Exercise details:
Within the listing below, how many lines feature the word "exploit"? Reply with only that number.

Given information:
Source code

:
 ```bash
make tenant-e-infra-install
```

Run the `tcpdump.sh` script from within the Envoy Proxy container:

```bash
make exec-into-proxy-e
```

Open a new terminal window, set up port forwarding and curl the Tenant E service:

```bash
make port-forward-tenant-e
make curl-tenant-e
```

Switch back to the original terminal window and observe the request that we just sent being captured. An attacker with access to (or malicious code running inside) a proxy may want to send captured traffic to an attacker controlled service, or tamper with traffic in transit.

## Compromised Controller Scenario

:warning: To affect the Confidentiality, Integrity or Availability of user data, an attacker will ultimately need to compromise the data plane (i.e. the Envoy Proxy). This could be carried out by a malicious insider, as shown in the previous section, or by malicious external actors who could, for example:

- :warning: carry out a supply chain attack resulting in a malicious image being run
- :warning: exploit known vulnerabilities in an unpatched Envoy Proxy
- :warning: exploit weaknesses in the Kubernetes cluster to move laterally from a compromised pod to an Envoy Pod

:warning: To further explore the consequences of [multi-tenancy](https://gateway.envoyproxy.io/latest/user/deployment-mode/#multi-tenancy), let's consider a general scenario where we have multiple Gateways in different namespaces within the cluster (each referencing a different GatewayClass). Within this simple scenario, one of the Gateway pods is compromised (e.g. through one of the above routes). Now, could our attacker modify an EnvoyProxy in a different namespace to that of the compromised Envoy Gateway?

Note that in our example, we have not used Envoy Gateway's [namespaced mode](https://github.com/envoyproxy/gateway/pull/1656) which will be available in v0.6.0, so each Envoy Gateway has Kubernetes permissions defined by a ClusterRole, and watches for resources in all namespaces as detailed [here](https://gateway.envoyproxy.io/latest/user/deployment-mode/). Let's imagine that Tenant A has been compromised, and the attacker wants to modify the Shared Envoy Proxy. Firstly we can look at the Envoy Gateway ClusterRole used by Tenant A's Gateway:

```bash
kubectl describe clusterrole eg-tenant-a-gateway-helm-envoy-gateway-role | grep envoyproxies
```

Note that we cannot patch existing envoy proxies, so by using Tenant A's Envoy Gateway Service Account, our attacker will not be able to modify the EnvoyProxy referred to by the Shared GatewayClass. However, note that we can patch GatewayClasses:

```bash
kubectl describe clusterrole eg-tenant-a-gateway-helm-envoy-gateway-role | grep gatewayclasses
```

Written reply:
2